The same thing works in interviewing. You ask the vice president of the bank, "The auditors say a quarter of a million dollars is missing. How could that happen?" And then you shut up, despite the tension that fills the room. Eventually, he's going to say something. And, if there's nothing he can say on his own behalf, he's either going to cave or he's going to say something so stupid that he indicts himself. Most likely the latter, but you never know.
And when you make a stupid joke like "spoiled brats," the same thing applies: Just lay the gag on the table and shut up. Don't undercut your own position. Just shut up. If it takes a minute, that's okay. Let the tension build, because that's how funny works.
(Now that you've been told this important principle of humor, you must promise to use it only for good.)
And now for something completely not funny:
A follow-up to an earlier post about the USDA's new "My Plate," which, of course isn't actually "My" plate at all.
Apparently, it isn't the USDA's plate either.
This article in Slate noted that the USDA's graphics aren't particularly groundbreaking, but stopped short of accusing them of a copyright violation. I'm not sure why. It sure looks like outright theft to me.

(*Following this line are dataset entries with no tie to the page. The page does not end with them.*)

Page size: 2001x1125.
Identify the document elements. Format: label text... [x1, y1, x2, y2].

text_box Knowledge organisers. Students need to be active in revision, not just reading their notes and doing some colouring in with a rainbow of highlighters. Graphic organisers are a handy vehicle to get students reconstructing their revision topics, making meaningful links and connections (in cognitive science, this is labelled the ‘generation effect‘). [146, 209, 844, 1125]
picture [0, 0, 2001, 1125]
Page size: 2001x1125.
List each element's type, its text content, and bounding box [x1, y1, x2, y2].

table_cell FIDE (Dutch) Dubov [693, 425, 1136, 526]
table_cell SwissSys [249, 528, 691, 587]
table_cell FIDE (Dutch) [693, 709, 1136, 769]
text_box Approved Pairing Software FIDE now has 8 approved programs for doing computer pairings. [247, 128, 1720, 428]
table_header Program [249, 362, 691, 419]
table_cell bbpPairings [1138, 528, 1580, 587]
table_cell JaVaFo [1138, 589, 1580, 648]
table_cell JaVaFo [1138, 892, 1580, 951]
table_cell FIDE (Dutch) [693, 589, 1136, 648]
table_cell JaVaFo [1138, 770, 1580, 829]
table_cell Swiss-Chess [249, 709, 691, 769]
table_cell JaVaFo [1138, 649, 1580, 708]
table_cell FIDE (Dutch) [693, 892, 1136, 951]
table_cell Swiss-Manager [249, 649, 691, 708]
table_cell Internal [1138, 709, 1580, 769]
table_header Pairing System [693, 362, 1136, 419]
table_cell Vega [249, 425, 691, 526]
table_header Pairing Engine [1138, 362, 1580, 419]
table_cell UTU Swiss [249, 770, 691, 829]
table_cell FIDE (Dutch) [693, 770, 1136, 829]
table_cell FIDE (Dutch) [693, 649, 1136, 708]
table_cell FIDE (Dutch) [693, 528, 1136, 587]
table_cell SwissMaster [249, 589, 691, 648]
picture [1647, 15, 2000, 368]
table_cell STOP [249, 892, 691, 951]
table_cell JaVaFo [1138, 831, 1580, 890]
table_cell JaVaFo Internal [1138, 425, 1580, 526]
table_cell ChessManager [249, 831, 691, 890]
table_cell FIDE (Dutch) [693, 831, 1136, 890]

Note that protein, while never purple in real life, is purple both in the USDA's plate and on the copyrighted kids' plate sold by a private company, Nutri-Plate. And, though the government no longer acknowleges oils and fats as a factor in diet, they do think that "dairy products" — which, after all, are a source of dietary fat — are round and blue. And "grains" on the Nutri-Plate are orange, like the grains on the USDA's plate. Veggies are predictably green; you can hardly fault them for that one.
The Nutri-Plate design has the advantage of being a coherent teaching tool, the idea being to make sure each of those foods only covers its own place on the plate. Okay, it won't work with spaghetti and meat sauce or a nice chicken cous-cous, but the principle is there.
The USDA design doesn't really discuss proportions, and their graphics department, as we can plainly see, has no principles.
Graphic artists get ripped off enough these days, don't you think, without the government, keeper of copyrights and trademarks, leaping into the fray?